YOUR TASK = Find each line in the records below that contains the word "first", and copy it out.

──────

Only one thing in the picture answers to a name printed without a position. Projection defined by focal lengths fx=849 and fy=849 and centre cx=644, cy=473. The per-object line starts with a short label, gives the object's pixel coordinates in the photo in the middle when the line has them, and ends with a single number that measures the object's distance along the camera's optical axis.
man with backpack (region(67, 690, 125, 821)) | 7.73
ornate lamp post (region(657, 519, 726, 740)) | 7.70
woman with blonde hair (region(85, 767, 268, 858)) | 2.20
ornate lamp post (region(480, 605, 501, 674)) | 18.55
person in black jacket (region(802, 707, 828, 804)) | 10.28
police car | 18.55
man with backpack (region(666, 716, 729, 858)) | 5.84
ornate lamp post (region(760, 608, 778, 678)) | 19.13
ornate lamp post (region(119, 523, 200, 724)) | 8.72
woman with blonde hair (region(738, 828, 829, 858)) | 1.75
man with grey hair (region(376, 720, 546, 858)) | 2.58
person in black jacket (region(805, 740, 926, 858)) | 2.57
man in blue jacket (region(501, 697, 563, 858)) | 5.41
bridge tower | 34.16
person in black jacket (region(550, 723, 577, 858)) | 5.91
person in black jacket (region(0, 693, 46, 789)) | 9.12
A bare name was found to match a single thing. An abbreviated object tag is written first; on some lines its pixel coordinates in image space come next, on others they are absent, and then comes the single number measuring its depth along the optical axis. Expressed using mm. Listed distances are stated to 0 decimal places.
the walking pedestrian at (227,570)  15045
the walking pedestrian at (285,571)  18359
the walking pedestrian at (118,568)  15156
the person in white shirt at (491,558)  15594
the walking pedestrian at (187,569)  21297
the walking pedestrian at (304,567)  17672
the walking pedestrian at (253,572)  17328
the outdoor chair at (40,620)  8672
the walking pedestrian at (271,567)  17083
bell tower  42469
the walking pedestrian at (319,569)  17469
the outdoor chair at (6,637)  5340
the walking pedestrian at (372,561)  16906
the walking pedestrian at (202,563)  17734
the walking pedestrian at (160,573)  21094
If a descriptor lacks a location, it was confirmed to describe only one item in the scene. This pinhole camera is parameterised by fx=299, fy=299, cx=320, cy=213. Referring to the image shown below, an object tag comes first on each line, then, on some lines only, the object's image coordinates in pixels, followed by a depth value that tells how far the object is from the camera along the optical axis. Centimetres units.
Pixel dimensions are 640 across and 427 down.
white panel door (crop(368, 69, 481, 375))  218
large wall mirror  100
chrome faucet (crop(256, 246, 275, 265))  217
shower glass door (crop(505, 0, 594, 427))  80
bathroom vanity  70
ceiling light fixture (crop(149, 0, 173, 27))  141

──────

TASK RESPONSE =
A bare name was found to match a single thing. An abbreviated object tag is written first; on some lines its pixel coordinates in image space come next, on others they are absent, and then comes the single number measuring its depth along the optical axis. Expressed using mm. Listed distances are stated to 0 decimal places.
If a descriptor lacks a location, it was confirmed to describe only one item in the scene. This pinhole camera is parameterised by fx=299, fy=299, cx=320, cy=213. Referring to the image shown below, an object tag comes first on each line, then, on some lines only, the object's image coordinates in pixels, followed by a depth value that tells how far the object is from the camera along the optical axis. Centimetres units.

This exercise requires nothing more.